Download figure to PowerPoint
Figure 3. Frequency distribution of AAE (for statistics: variance) over each GCM for raw model output and that after bias correction in December ((a) and (b)) and June ((c) and (d)). The numbers along the x-coordinate represent the corresponding GCMs, as described in Section 3.1. The y-coordinate denotes the AAE (unit: mm2).

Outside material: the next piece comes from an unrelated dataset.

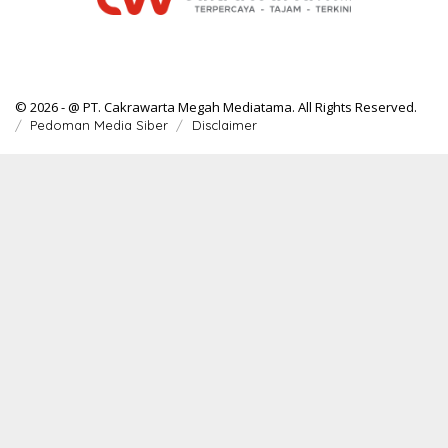
© 2026 - @ PT. Cakrawarta Megah Mediatama. All Rights Reserved.
Pedoman Media Siber
Disclaimer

Download figure to PowerPoint
Analogous results can also be found in the adjustment of variance. As in Figure 2, only the comparisons in December and June are shown in Figure 3. Though the effect of bias correction is less pronounced in December, as shown in Figure 3(a) and (b), further inspection indicates that the frequency of biases greater than 500 mm2 after correction is reduced from 19% to 6% and approximately 85% of total grid cells show bias less than 250 mm2 compared with raw model output, with 69% correspondingly. In June, as displayed in Figure 3(c) and (d), as the frequency of biases less than 500 mm2 increases by 22% after bias correction, the remaining biases after applying EQCDF appear to cluster tightly in a narrower interval from 0 to 500 mm2. Finally, the equiratio CDFm provides consistent error reduction of variance across all GCMs. Not only the mean and variance discussed here, but also the systematic errors of skewness and kurtosis are remarkably reduced after performing equiratio CDFm (not shown). Additionally, it can be inferred that the geographical pattern of the bias-corrected fields based on equiratio CDFm will better reproduce the observations in view of the absolute error reduction.